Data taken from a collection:
────────────────────
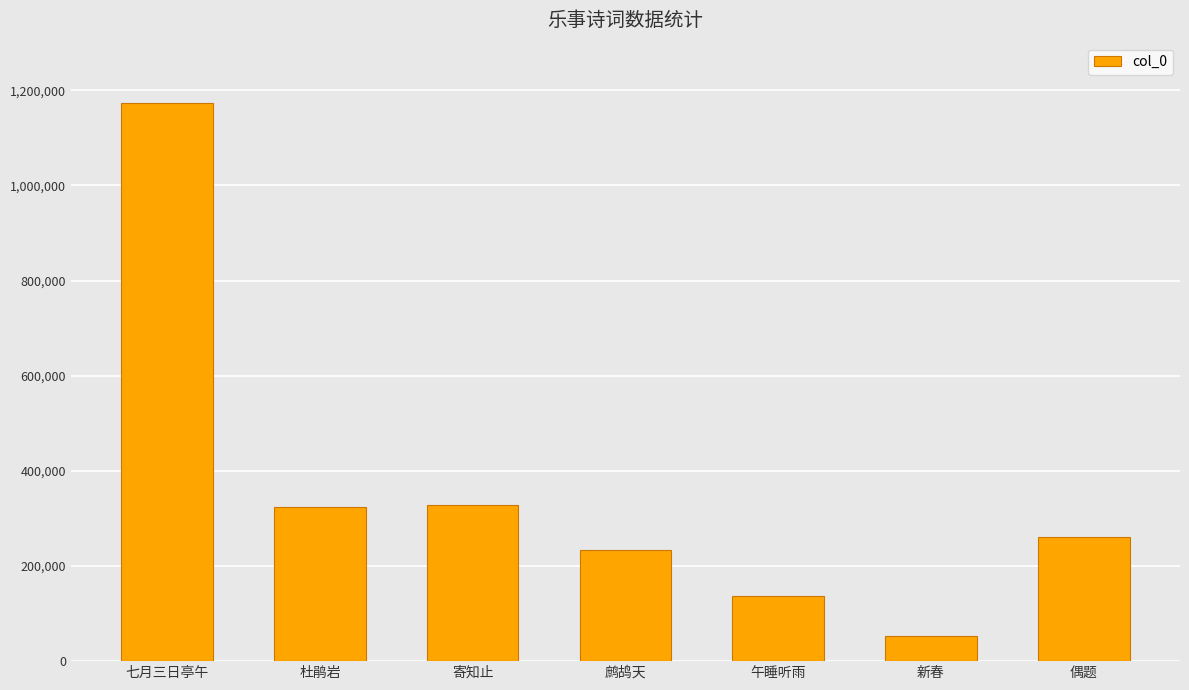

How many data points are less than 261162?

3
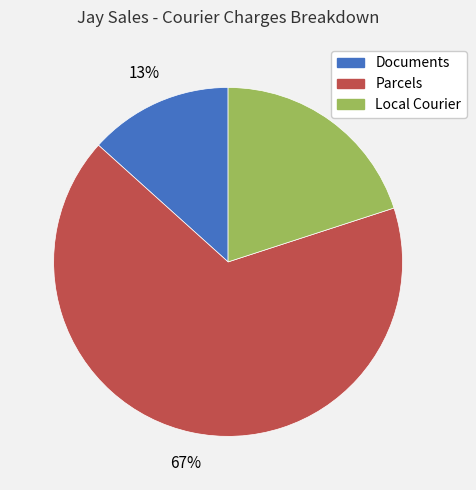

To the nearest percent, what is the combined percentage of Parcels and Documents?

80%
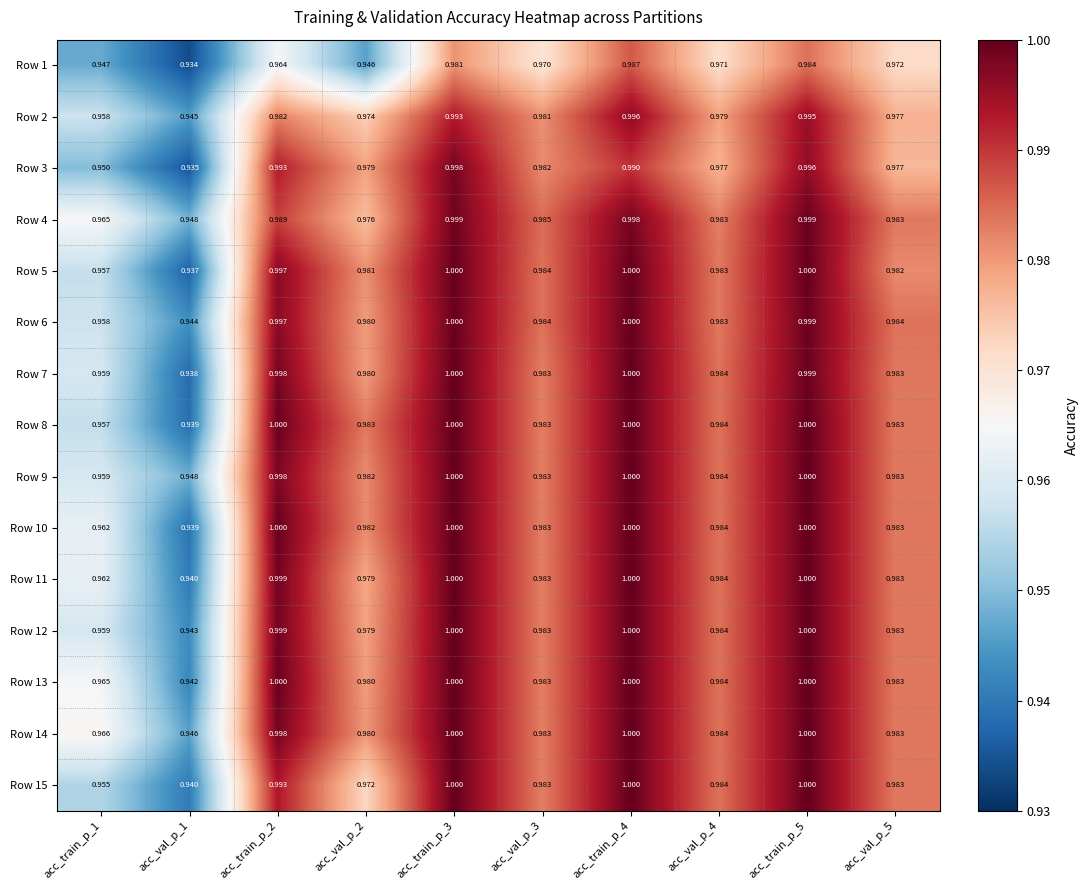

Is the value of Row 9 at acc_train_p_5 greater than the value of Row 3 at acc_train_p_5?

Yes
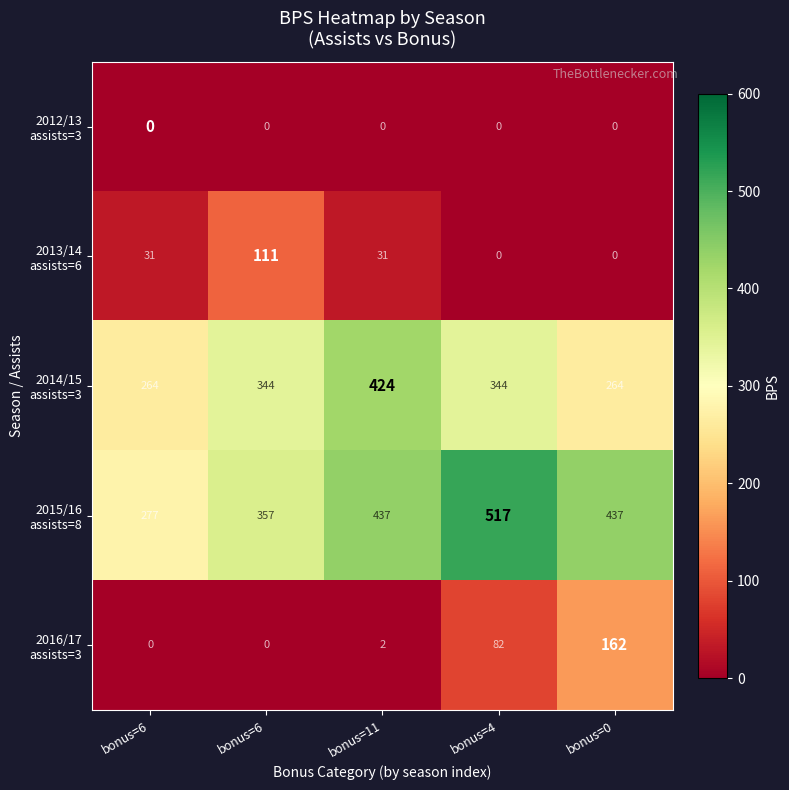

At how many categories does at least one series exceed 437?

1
────────────────────
*What this task involves*:
In the entries above, substitute "reading" for every "value" and leave everything else unchanged. Leave the pictures out when you write the entries again.

*Result of the exercise*:
How many data points are less than 261162?

3

To the nearest percent, what is the combined percentage of Parcels and Documents?

80%

Is the reading of Row 9 at acc_train_p_5 greater than the reading of Row 3 at acc_train_p_5?

Yes

At how many categories does at least one series exceed 437?

1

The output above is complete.